[[ Data supplied, beginning ]]
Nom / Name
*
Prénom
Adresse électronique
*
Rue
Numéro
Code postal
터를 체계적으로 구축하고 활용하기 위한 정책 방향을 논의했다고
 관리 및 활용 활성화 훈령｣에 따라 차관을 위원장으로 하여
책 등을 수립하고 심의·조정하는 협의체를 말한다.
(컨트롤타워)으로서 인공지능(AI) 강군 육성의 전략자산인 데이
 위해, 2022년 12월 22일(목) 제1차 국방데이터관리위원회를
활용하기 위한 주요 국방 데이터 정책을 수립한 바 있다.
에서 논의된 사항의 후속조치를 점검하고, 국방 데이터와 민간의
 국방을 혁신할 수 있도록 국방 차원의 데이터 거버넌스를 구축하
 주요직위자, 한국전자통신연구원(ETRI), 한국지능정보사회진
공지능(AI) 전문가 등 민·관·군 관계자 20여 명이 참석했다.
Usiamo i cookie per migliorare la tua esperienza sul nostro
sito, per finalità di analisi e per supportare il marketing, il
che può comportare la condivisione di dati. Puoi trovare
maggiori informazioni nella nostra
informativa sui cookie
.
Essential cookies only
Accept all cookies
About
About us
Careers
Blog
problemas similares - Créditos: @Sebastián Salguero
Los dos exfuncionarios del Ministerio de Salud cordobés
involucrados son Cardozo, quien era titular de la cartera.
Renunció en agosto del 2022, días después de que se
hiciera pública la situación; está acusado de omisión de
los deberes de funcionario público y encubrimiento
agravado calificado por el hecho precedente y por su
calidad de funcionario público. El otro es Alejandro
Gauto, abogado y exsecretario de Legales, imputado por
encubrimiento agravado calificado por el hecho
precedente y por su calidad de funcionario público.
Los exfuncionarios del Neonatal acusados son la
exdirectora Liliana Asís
[[ Data supplied, end ]]
[[ Data supplied, beginning ]]
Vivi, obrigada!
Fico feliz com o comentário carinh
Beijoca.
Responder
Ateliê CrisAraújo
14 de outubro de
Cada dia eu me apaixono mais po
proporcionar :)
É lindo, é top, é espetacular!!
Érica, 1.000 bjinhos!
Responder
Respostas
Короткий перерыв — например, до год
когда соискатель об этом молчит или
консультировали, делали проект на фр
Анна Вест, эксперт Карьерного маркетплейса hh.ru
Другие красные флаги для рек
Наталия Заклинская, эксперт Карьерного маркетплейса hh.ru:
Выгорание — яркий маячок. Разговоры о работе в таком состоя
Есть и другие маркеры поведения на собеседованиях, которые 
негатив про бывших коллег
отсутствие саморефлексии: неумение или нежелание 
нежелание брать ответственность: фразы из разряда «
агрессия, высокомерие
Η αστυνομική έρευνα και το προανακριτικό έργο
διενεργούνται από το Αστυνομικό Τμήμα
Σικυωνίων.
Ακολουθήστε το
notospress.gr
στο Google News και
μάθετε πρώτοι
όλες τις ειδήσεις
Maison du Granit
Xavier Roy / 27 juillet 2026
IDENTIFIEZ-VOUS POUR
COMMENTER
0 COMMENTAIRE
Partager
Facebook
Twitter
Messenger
[[ Data supplied, end ]]
[[ Data supplied, beginning ]]
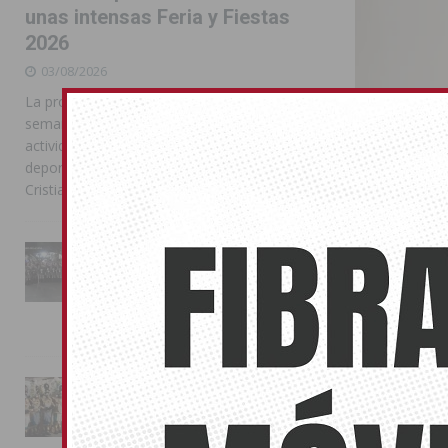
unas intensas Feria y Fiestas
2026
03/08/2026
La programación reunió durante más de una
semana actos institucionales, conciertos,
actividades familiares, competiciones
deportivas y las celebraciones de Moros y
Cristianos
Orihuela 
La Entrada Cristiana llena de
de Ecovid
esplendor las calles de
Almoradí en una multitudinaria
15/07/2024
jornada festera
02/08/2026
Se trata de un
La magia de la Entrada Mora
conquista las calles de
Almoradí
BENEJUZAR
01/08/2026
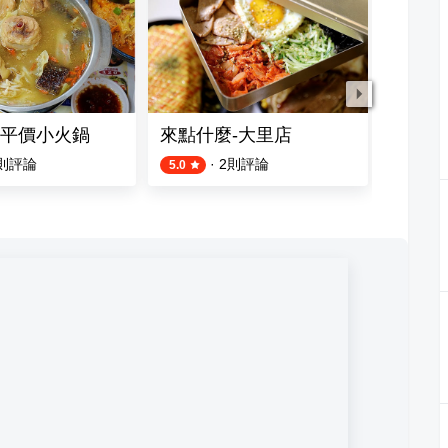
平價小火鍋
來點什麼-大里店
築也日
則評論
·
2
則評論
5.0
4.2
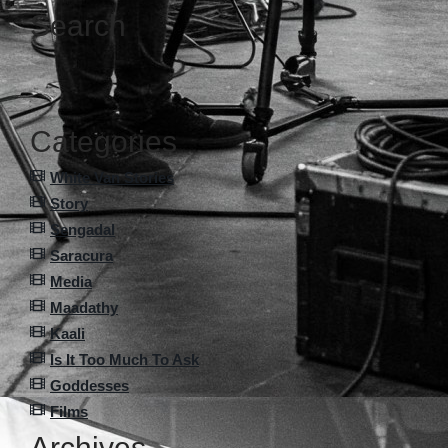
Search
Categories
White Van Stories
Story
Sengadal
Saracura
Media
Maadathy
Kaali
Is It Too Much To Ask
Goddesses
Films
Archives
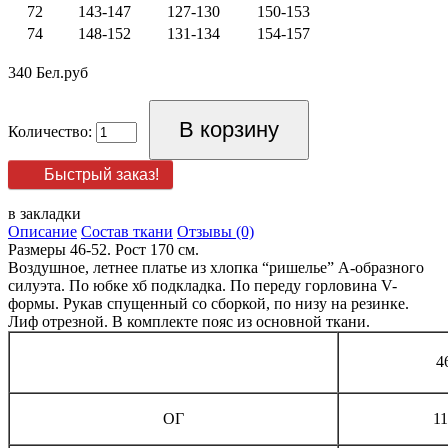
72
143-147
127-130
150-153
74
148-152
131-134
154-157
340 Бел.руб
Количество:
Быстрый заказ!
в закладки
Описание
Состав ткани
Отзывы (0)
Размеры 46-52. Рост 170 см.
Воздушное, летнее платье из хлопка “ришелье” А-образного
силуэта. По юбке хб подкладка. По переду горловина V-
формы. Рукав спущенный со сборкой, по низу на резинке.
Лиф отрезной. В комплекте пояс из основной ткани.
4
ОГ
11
[[ Data supplied, end ]]
#### [Problem description]
Wherever the word "ткани" appears in a line of the data, copy that line.

#### [Output of the exercise]
Состав ткани
Лиф отрезной. В комплекте пояс из основной ткани.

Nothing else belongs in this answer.